21. A method of accelerating wound healing, the method comprising providing a therapeutically effective amount of WNT3A, or a therapeutically effective fragment or derivative thereof, to a site where wound healing is to be accelerated.

22. A method according to claim 21, wherein the WNT3A, or the fragment or derivative, is administered to the site where wound healing is to be accelerated.

23. A method according to claim 21, wherein the site where wound healing is to be accelerated is a wound.

24. A method according to claim 21, wherein the site where wound healing is to be accelerated is a site where a wound is to be formed.

25. A method according to claim 21, wherein the wound, healing of which is to be accelerated, is a skin wound.

26. A method according to claim 21, wherein the wound, healing of which is to be accelerated, is an eye wound.

27. A method according to claim 21, wherein the wound, healing of which is to be accelerated, is an acute wound.

28. A method according to claim 21, wherein the wound, healing of which is to be accelerated, is a chronic wound.

29. A method according to claim 21, wherein up to 750 ng of WNT3A, or the fragment or derivative, is provided per centimetre of wound the healing of which is to be accelerated.

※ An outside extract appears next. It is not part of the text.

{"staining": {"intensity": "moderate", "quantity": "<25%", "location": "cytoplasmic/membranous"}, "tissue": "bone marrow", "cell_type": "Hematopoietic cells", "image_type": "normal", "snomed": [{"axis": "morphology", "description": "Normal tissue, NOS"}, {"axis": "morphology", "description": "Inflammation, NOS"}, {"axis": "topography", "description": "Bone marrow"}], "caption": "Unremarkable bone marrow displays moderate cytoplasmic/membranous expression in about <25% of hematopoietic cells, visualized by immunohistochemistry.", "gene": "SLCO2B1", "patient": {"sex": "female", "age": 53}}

30. A method according to claim 21, wherein up to 18 pmoles of WNT3A, or the fragment or derivative, is provided per centimetre of wound the healing of which is to be accelerated.

31. A method according to claim 21, wherein approximately 100 ng of WNT3A, or the fragment or derivative, is provided per centimetre of wound the healing of which is to be accelerated.

32. A method according to claim 21, wherein WNT3A is provided to a site where wound healing is to be accelerated.

33. A method according to claim 21, wherein a derivative of WNT3A is provided to a site where wound healing is to be accelerated.

34. A method according to claim 21, wherein a derivative of WNT3A having increased resistance to degradation compared to WNT3A is provided to a site where wound healing is to be accelerated.

35. A method according to claim 21, wherein a peptoid derivative of WNT3A is provided to a site where wound healing is to be accelerated.

36. A method according to claim 21, wherein the WNT3A, or the fragment or derivative, is provided to the site where wound healing is to be accelerated by a topical medicament.

37. A method according to claim 21, wherein the WNT3A, or the fragment or derivative, is provided to the site where wound healing is to be accelerated by an injectable medicament.

38. A method according to claim 21, wherein the WNT3A, or the fragment or derivative, is provided to the site where wound healing is to be accelerated by an intradermal injection.